Pourquoi ? Parce que l’IA est la technologie la plus importante de notre génération. Si vous êtes gestionnaire de portefeuille, il vous est aujourd’hui difficile d’envisager autre chose. Par exemple, si vous disposez d’un million de dollars à investir, vous chercherez très probablement à profiter de cette vague d’innovation IA.
Tant que la fête des IPO IA se poursuivra, les prix des actifs cryptographiques subiront vraisemblablement une pression baissière.
Les fonds de capital-risque spécialisés dans les cryptomonnaies ont nettement ralenti leurs activités. Récemment, j’ai rencontré un entrepreneur actif dans l’espace crypto qui m’a confié ceci : « À moins que vous ne travailliez sur un projet lié à l’IA, la plupart des investisseurs n’ont tout simplement aucun intérêt. »
Le côté positif
Un moral au plus bas et un désintérêt généralisé des investisseurs ne sont pas nouveaux dans l’univers crypto. Après l’effondrement de la bulle des ICO en 2018, la majorité des investisseurs particuliers sont restés indifférents aux cryptomonnaies pendant près de deux ans.
Mais pour ceux qui ont investi tôt durant cette période, les résultats ont été remarquables : les tours de financement initiaux de Solana, Compound et Uniswap ont eu lieu alors, tout comme le lancement de l’USDC de Circle (en 2018).
J’estime que 2026 pourrait offrir une opportunité similaire pour les investisseurs précoces encore actifs dans l’espace crypto.
Dans le même temps, la réglementation américaine concernant les cryptomonnaies se précise progressivement, tandis que les infrastructures nécessaires à la tokenisation des marchés financiers sont en cours de déploiement.
Des protocoles comme Hyperliquid commencent déjà à déborder vers les marchés traditionnels : ils proposent, par exemple, des contrats à terme sur le pétrole brut 24 heures sur 24, y compris les week-ends, alors que les marchés traditionnels sont fermés (voir « The Great Perpification », par Syncracy).
Bien que le nombre de fondateurs crypto ait diminué, de nouvelles entreprises prometteuses voient néanmoins le jour.
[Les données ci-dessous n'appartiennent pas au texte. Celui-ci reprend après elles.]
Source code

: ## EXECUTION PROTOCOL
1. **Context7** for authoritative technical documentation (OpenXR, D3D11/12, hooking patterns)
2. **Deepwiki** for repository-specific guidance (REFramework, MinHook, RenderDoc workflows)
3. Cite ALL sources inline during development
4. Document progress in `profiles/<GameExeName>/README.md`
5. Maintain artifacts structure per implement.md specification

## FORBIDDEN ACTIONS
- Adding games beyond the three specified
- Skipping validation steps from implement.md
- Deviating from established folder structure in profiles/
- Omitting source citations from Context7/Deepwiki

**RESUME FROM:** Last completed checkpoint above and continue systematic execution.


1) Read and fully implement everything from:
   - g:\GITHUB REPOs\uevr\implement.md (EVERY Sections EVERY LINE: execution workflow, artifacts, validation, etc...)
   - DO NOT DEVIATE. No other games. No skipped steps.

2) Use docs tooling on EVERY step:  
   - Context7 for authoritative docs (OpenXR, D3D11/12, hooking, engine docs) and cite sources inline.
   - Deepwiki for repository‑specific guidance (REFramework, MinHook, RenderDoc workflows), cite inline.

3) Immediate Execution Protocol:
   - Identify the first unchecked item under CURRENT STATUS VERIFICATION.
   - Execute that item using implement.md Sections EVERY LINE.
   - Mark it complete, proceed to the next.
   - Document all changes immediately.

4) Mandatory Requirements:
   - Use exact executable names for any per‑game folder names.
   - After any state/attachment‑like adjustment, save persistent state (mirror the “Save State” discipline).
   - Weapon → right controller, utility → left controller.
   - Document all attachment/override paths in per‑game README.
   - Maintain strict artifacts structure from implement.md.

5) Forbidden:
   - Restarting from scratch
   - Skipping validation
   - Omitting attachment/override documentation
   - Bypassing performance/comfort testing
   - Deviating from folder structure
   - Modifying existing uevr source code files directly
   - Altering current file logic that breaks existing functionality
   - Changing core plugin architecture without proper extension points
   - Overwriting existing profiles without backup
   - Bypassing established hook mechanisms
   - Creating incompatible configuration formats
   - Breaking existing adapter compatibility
Ryan Yi, fort de quatre années d’expérience en capital-risque et développement d’affaires chez Coinbase, a ainsi fondé Onchain Group, une banque d’investissement spécialisée dans l’économie des jetons — une version moderne des fusions-acquisitions classiques, dont les actifs cibles sont désormais des jetons et les clients, les plus grands protocoles crypto.
L’IA : une variable clé pour la crypto
Bien que l’IA draine actuellement l’ensemble des liquidités disponibles au niveau des investissements, elle deviendra, à terme, le carburant propulsant l’utilité pratique des cryptomonnaies.
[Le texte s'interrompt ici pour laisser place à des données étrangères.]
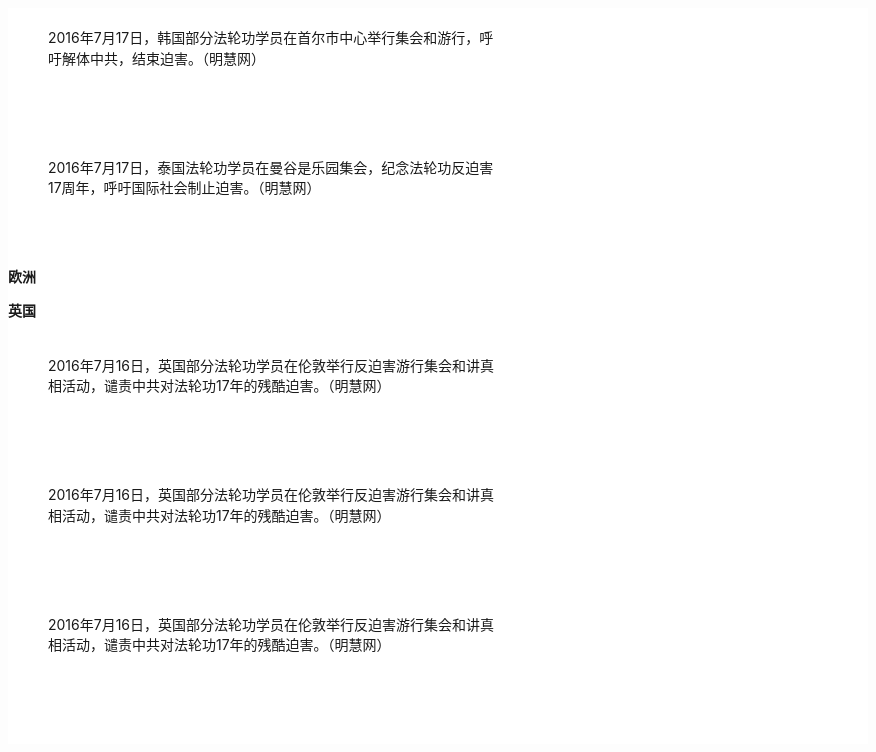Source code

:  <figure aria-describedby="caption-attachment-8119513" class="wp-caption aligncenter" id="attachment_8119513" style="width: 450px">
  <ok href="https://i.epochtimes.com/assets/uploads/2016/07/1607200904411528.jpg" target="_blank">
   <img alt="" class="wp-image-8119513" src="https://i.epochtimes.com/assets/uploads/2016/07/1607200904411528-600x356.jpg" title=""/>
  </ok>
  <br/><figcaption class="wp-caption-text" id="caption-attachment-8119513">
   2016年7月17日，韩国部分法轮功学员在首尔市中心举行集会和游行，呼吁解体中共，结束迫害。（明慧网）
  </figcaption><br/>
 </figure><br/>
 <figure aria-describedby="caption-attachment-8119514" class="wp-caption aligncenter" id="attachment_8119514" style="width: 450px">
  <ok href="https://i.epochtimes.com/assets/uploads/2016/07/1607200904471528.jpg" target="_blank">
   <img alt="" class="wp-image-8119514" src="https://i.epochtimes.com/assets/uploads/2016/07/1607200904471528-600x400.jpg" title=""/>
  </ok>
  <br/><figcaption class="wp-caption-text" id="caption-attachment-8119514">
   2016年7月17日，泰国法轮功学员在曼谷是乐园集会，纪念法轮功反迫害17周年，呼吁国际社会制止迫害。（明慧网）
  </figcaption><br/>
 </figure><br/>
 <p>
  <strong>
   欧洲
  </strong>
 </p>
 <p>
  <strong>
   英国
  </strong>
 </p>
 <figure aria-describedby="caption-attachment-8119504" class="wp-caption aligncenter" id="attachment_8119504" style="width: 450px">
  <ok href="https://i.epochtimes.com/assets/uploads/2016/07/1607200903551528.jpg" target="_blank">
   <img alt="" class="wp-image-8119504" src="https://i.epochtimes.com/assets/uploads/2016/07/1607200903551528-600x485.jpg" title=""/>
  </ok>
  <br/><figcaption class="wp-caption-text" id="caption-attachment-8119504">
   2016年7月16日，英国部分法轮功学员在伦敦举行反迫害游行集会和讲真相活动，谴责中共对法轮功17年的残酷迫害。（明慧网）
  </figcaption><br/>
 </figure><br/>
 <figure aria-describedby="caption-attachment-8119503" class="wp-caption aligncenter" id="attachment_8119503" style="width: 450px">
  <ok href="https://i.epochtimes.com/assets/uploads/2016/07/1607200903491528.jpg" target="_blank">
   <img alt="" class="wp-image-8119503" src="https://i.epochtimes.com/assets/uploads/2016/07/1607200903491528-600x457.jpg" title=""/>
  </ok>
  <br/><figcaption class="wp-caption-text" id="caption-attachment-8119503">
   2016年7月16日，英国部分法轮功学员在伦敦举行反迫害游行集会和讲真相活动，谴责中共对法轮功17年的残酷迫害。（明慧网）
  </figcaption><br/>
 </figure><br/>
 <figure aria-describedby="caption-attachment-8119502" class="wp-caption aligncenter" id="attachment_8119502" style="width: 450px">
  <ok href="https://i.epochtimes.com/assets/uploads/2016/07/1607200903451528.jpg" target="_blank">
   <img alt="" class="wp-image-8119502" src="https://i.epochtimes.com/assets/uploads/2016/07/1607200903451528-600x400.jpg" title=""/>
  </ok>
  <br/><figcaption class="wp-caption-text" id="caption-attachment-8119502">
   2016年7月16日，英国部分法轮功学员在伦敦举行反迫害游行集会和讲真相活动，谴责中共对法轮功17年的残酷迫害。（明慧网）
  </figcaption><br/>
 </figure><br/>
 <figure aria-describedby="caption-attachment-8119501" class="wp-caption aligncenter" id="attachment_8119501" style="width: 450px">
  <ok href="https://i.epochtimes.com/assets/uploads/2016/07/1607200903391528.jpg" target="_blank">
   <img alt="" class="wp-image-8119501" src="https://i.epochtimes.com/assets/uploads/2016/07/1607200903391528-600x450.jpg" title=""/>
  </ok>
Les cryptomonnaies souffrent depuis toujours de problèmes d’expérience utilisateur. En associant une interface IA intuitive à un backend blockchain, leur utilisation deviendra soudain aussi simple que celle de Claude ou de ChatGPT — constituant ainsi une passerelle de masse vers les actifs et protocoles crypto.
Les agents IA pourraient également devenir le plus important segment d’utilisateurs crypto. Le commerce entre agents IA — des millions d’agents effectuant des transactions autonomes, sans intervention humaine — représente l’un des cas d’usage les plus solides pour les stablecoins et les blockchains. Lorsqu’il s’agit de créer des portefeuilles pour des millions d’agents et d’effectuer des transactions à quelques centimes de dollar, les réseaux de cartes traditionnels s’effondreront. Ce ne sera pas le cas des infrastructures crypto.
Je parie que la convergence entre crypto et IA, une fois mature, constituera un événement majeur — l’un des phénomènes les plus fascinants de toute l’histoire de ce secteur.